Laun had guessed that the sound of our bows would alert the other guards, on mixes that heightened the senses. We needed to be at the camp before their own brews could begin to diminish our advantage. As we ran, Syle, Midgie and the others shot sporebags at the camp. The camels started snorting and stamping at their ties and the camp was alerted. The bags were driven open by the points of the arrows and the dust spread. Men threw open their tents and brought their bows up to shoot. It was remarkable how slowly they moved. They launched arrows, some getting masks on before shooting, but it would be too late for them. On the fightbrew I could see the arrows bend and leap from the bows, knew instantly if I needed to drop or keep running according to my judgement of their flight. We reached their camp and, as instructed, I held myself back a few paces. I would have expected to feel frightened, perhaps inadequate as we engaged, due to my only having held a sword in training, but the brew made me fearless, potent, perhaps for the first time in my life; the desire to fight, to kill, was thrilling. Two men jumped from a tent to ambush Syle, who was engaged with one of the guards alerted by our initial assault. Their brew hadn’t given them their full vigour, they were breathing too hard, willing the rise, but, so much slower in movement an
d thought, I parried a swipe and got the first few inches of my sword into the chest of the first of them out of the tent. He staggered back in shock and in moments was wheezing, then choking. Our poison was a Farlsgrad recipe, known throughout the Post to have efficacy against the Ten Clan.
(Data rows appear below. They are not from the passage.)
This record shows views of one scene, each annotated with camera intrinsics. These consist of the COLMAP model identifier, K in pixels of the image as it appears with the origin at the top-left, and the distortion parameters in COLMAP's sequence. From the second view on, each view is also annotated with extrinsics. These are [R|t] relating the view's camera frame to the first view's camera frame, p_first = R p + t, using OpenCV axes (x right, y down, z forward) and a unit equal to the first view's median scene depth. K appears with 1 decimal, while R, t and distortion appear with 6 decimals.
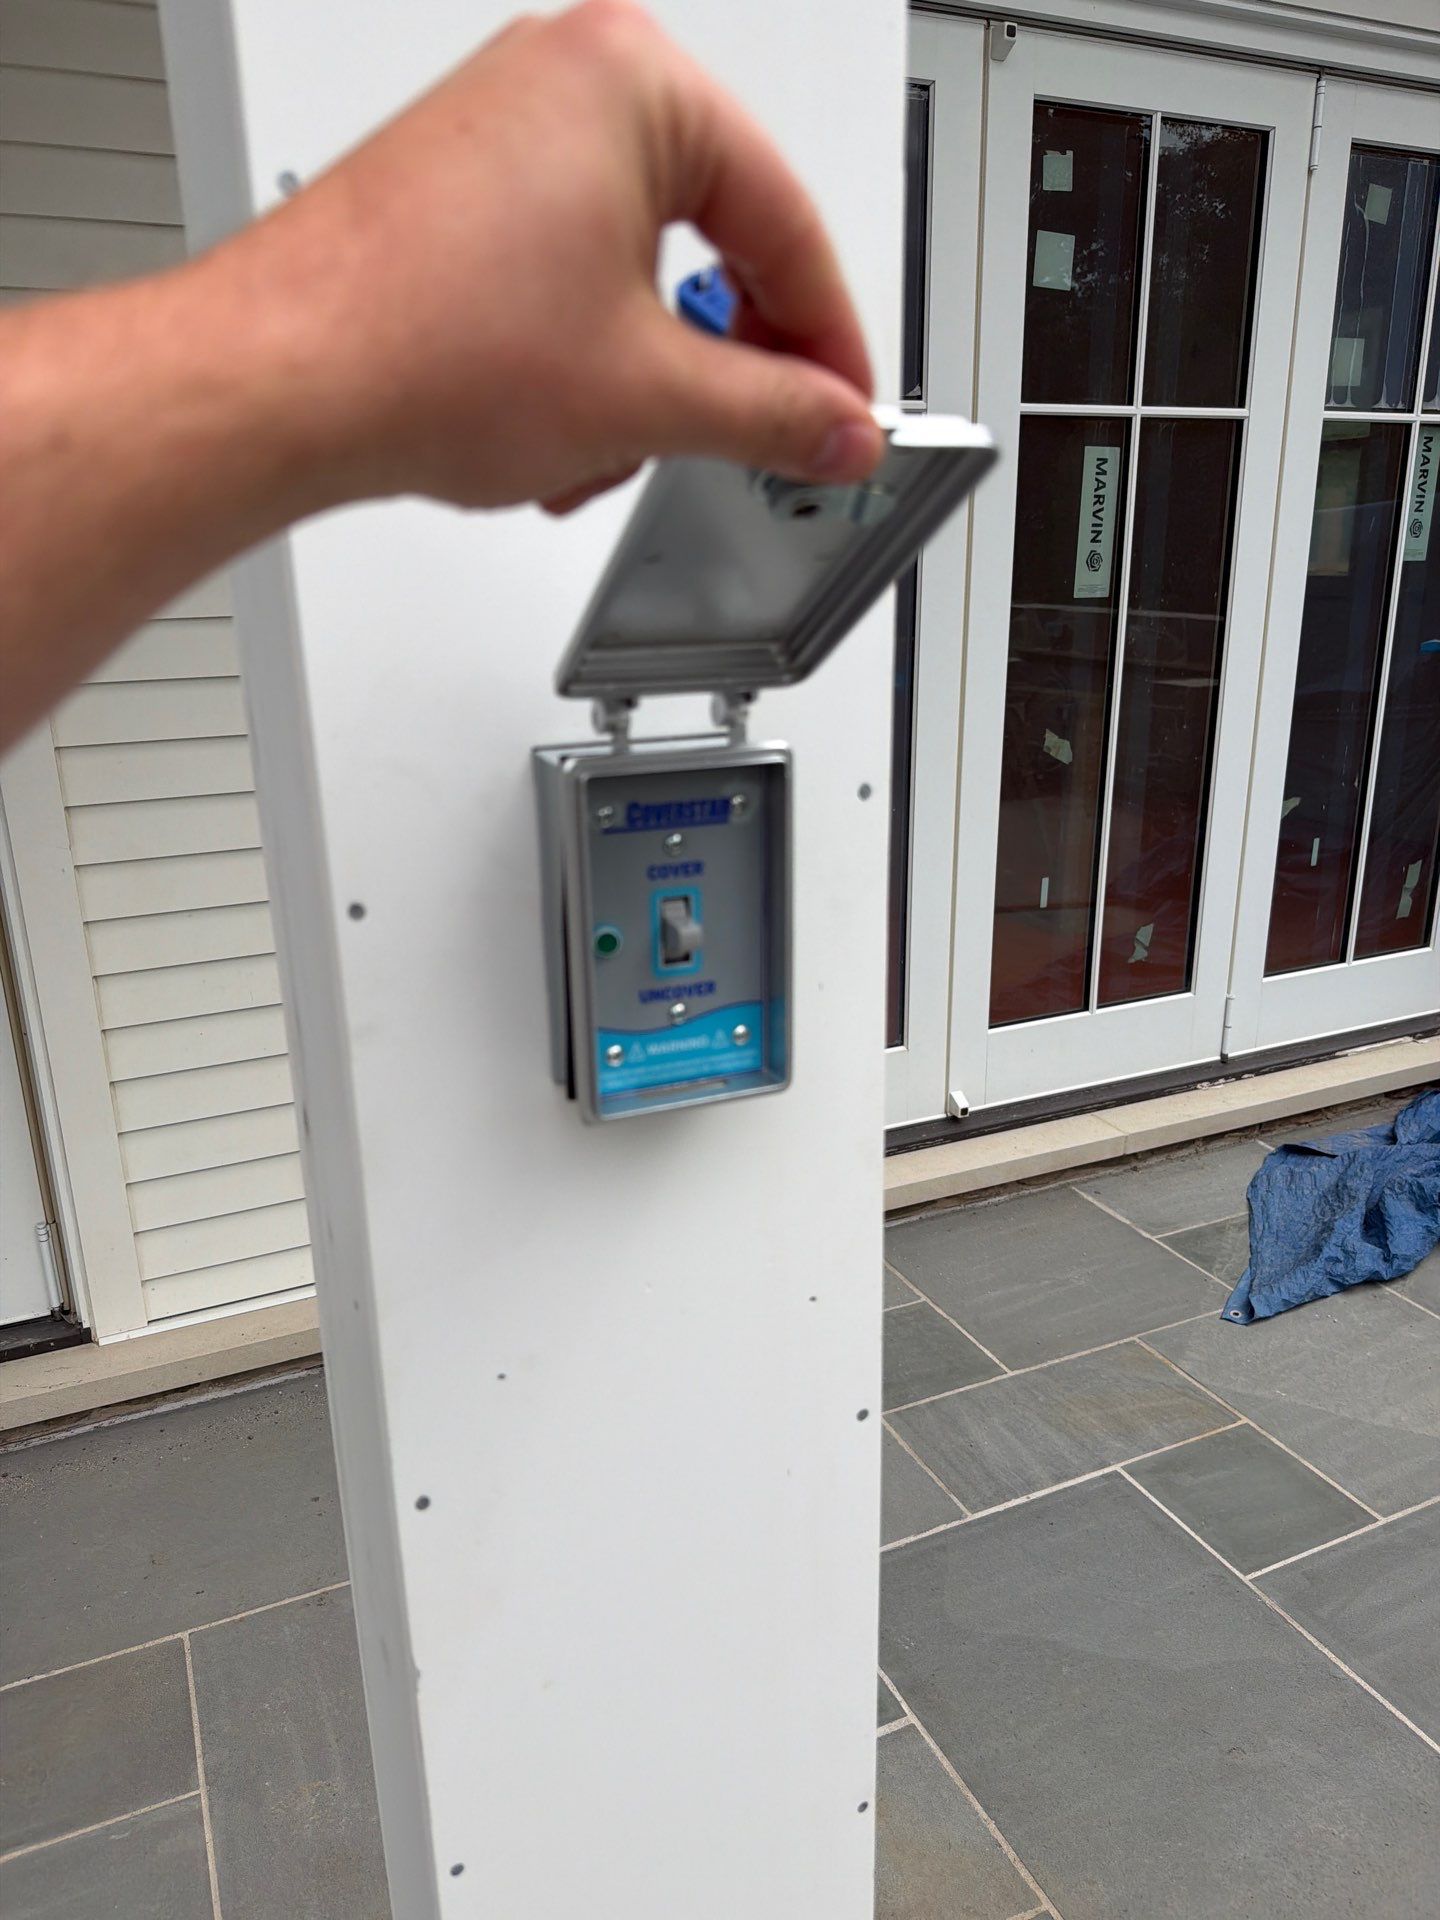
lens RADIAL K [[1349.9, 0, 722.0], [0, 1349.9, 955.4], [0, 0, 1]] dist [0.065024, -0.084345]
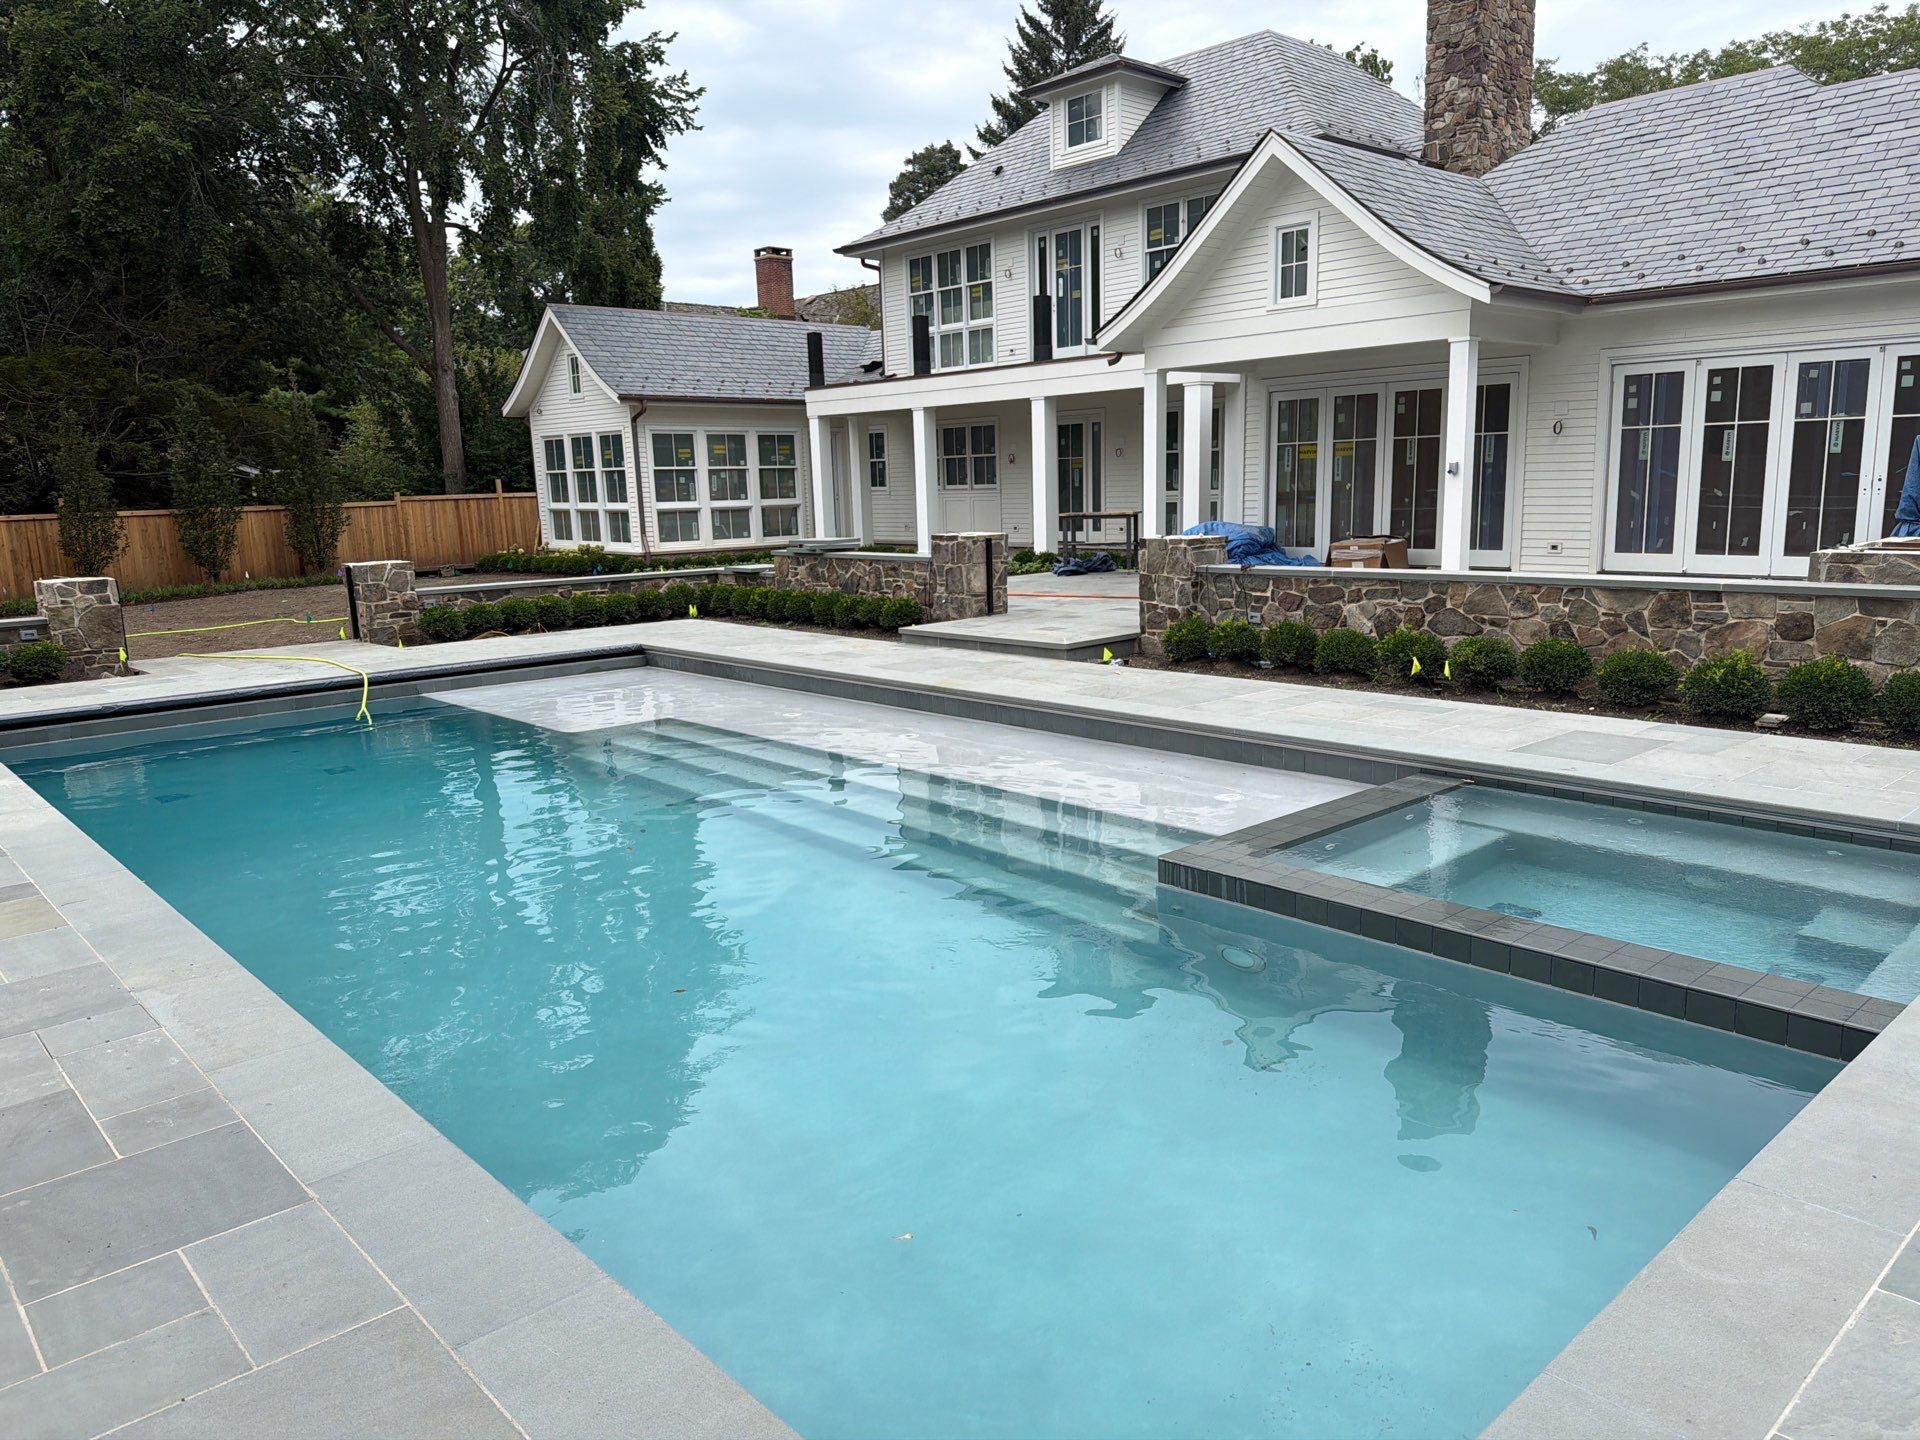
lens RADIAL K [[1349.9, 0, 971.5], [0, 1349.9, 735.5], [0, 0, 1]] dist [0.065024, -0.084345]
pose [[0.304434, 0.187891, -0.933819, 4.632114], [-0.259393, 0.959655, 0.108524, 0.924356], [0.916534, 0.209188, 0.340889, -3.188536]]
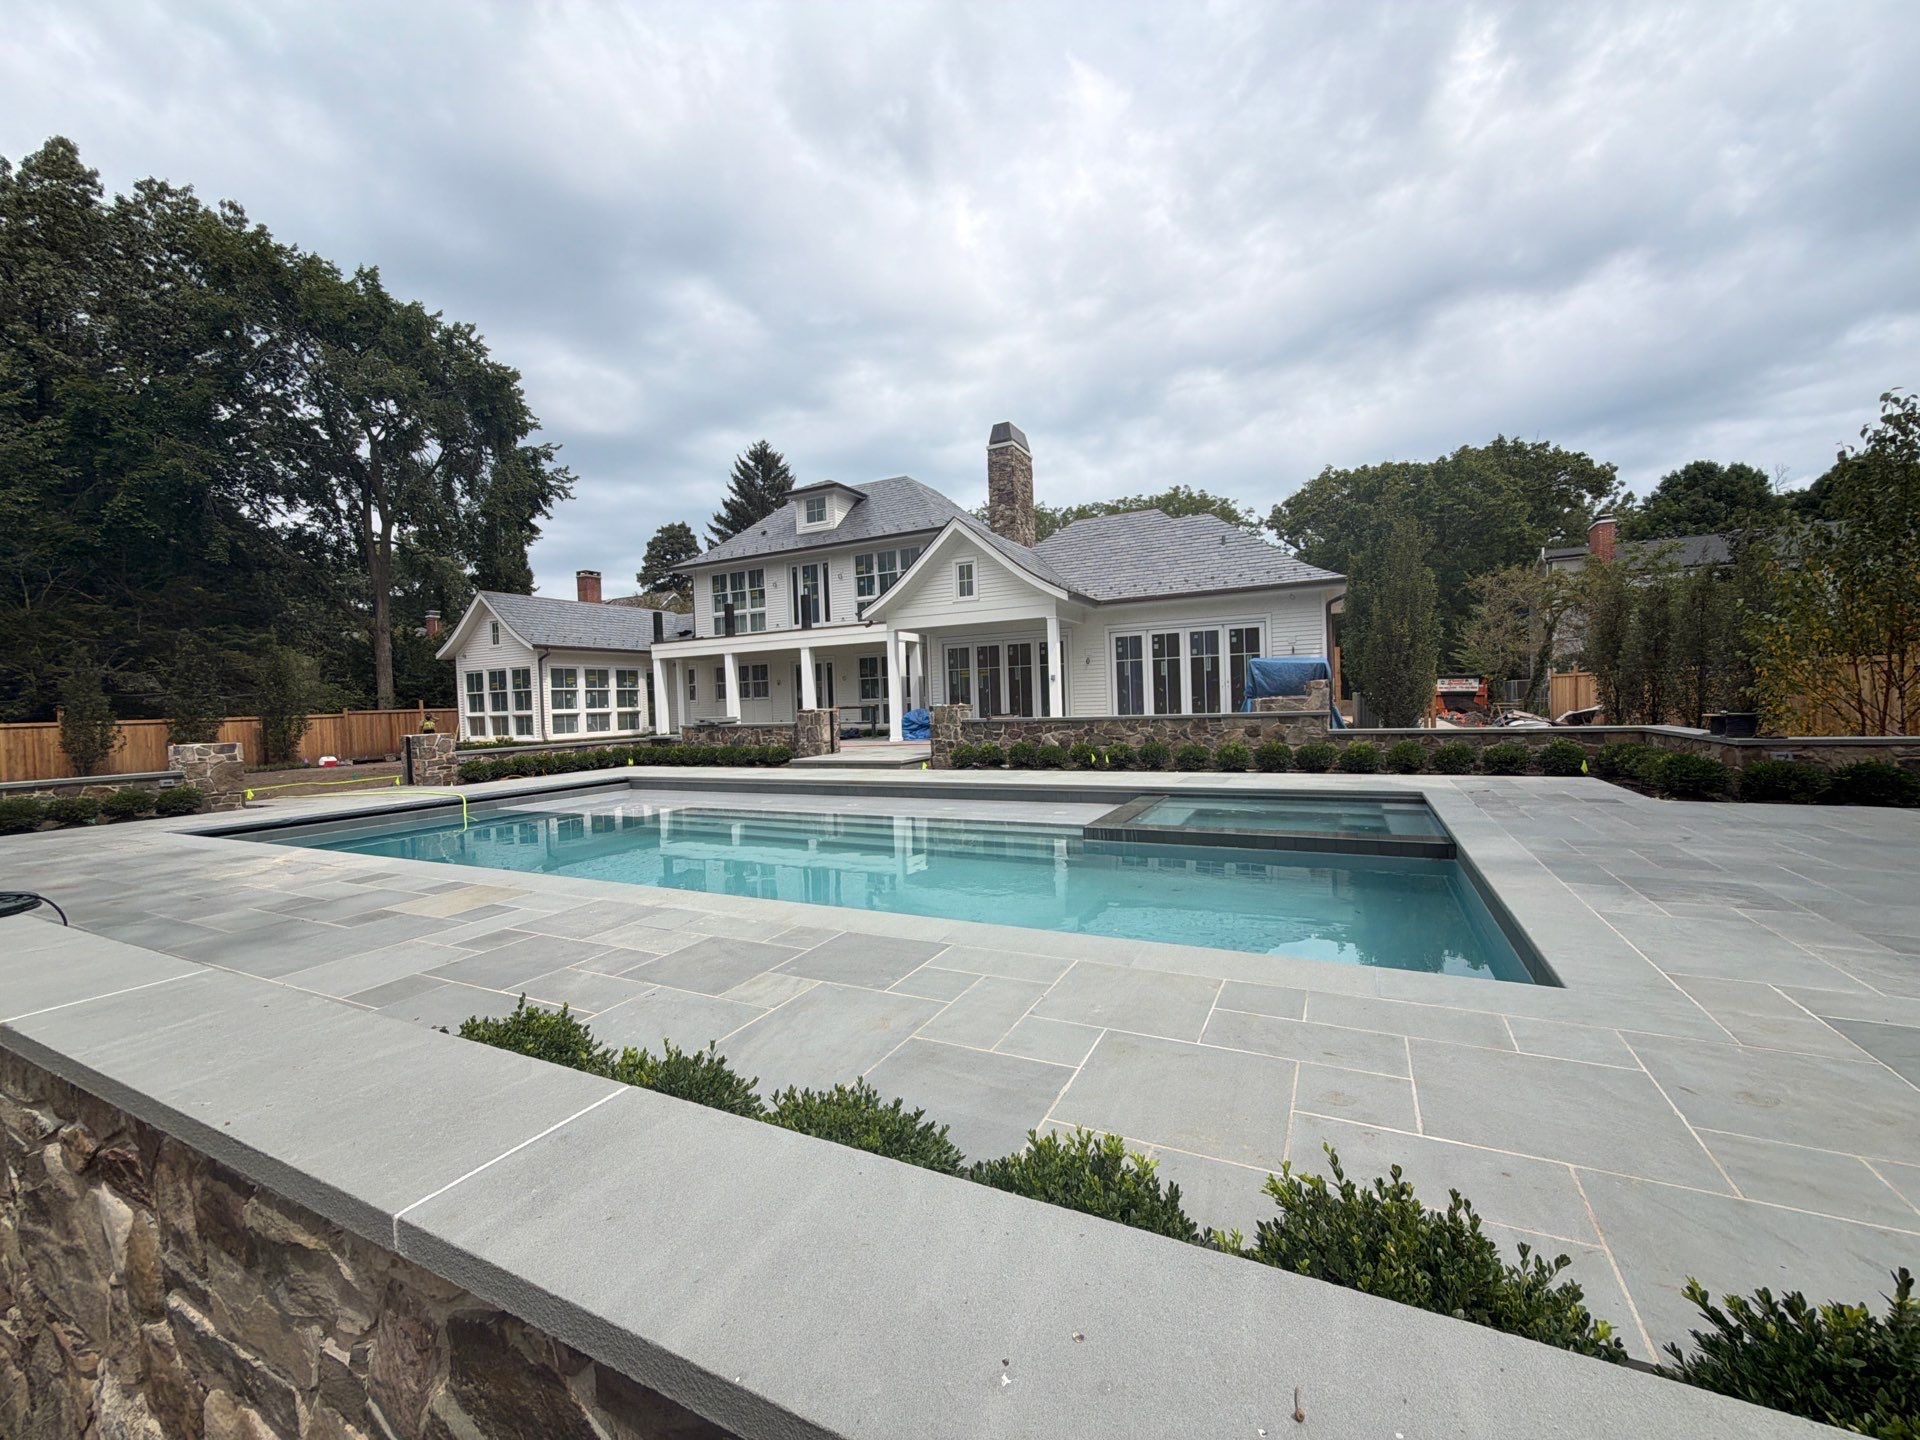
lens RADIAL K [[767.2, 0, 958.7], [0, 767.2, 718.9], [0, 0, 1]] dist [0.001048, -0.000509]
pose [[0.618781, 0.014313, -0.785433, 4.433405], [-0.209619, 0.966589, -0.147529, 1.412902], [0.757080, 0.255930, 0.601108, -4.088819]]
Syle spun in front of me and disarmed the other one before running him through, while I edged the guard who was on Syle backward, with a lunge intending to buy her that moment to focus on him.
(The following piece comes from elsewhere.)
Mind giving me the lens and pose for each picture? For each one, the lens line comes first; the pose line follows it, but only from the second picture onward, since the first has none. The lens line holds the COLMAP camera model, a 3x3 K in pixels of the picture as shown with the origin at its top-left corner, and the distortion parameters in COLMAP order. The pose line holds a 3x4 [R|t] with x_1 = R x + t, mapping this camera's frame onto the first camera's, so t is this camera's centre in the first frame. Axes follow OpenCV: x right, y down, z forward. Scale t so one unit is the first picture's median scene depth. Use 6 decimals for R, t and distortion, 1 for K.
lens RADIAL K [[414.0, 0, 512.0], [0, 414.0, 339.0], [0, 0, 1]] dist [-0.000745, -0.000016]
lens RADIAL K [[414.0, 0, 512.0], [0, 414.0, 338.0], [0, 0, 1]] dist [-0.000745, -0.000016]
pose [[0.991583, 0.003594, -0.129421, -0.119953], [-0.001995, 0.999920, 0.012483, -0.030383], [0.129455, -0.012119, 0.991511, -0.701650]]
Others came running, some having been sleeping on the wagons when we struck. None fitted the description of Digs, who was considered unnaturally tall. They had to have been waiting in a tent for the rise before coming out and taking us on. I ran quickly for the fire at the heart of the camp, an arrow flying inches behind my head as I moved, the whip of air pimpling the skin of my neck. I grabbed a branch, its one end charred red, a lick of flame on it. I ran from tent to tent and set them alight, determined to flush Digs and his crew out before they’d fully risen.
Laun’s crew were more than a match for the mercs and clan driving the caravan. When Digs emerged with four of his men it was obvious they weren’t prepared. One of Laun’s crew, Prennen, saw them and took one down with his bow before Digs closed on him. I ran up from behind and ran through another of his men; the third turned and I managed to cut him. Then I lost the initiative for a moment as the fourth joined him and forced me back. It was a defining moment in my life, once more at threat after so many years. I was thinking too much of what my training required of me, yet all the training had been about stoning the brew, unthinking. It was the difference between describing a flavour and tasting it. The song that soldiers spoke of was being sung; to think was to be deaf to it. I forced myself to just watch them and feel their movement, my mind ready to predict it. As one of them thrust I moved, a parry and counter, my blade slicing across his gut, a slight tug on my arm as it opened him, then a reverse cut into his leg. I saw the other’s blade sweep down and put my own up to block it, a crack that went through me, my knees wobbling with it as I twisted and fell off balance deflecting its force. The moments froze as I tried to bring my now numb arm up for what I thought would be the blow to kill me, when he stiffened, Syle’s sword erupting from his chest and vanishing back as swiftly as a snake’s tongue. I would have been dead if they had risen fully on their own brew.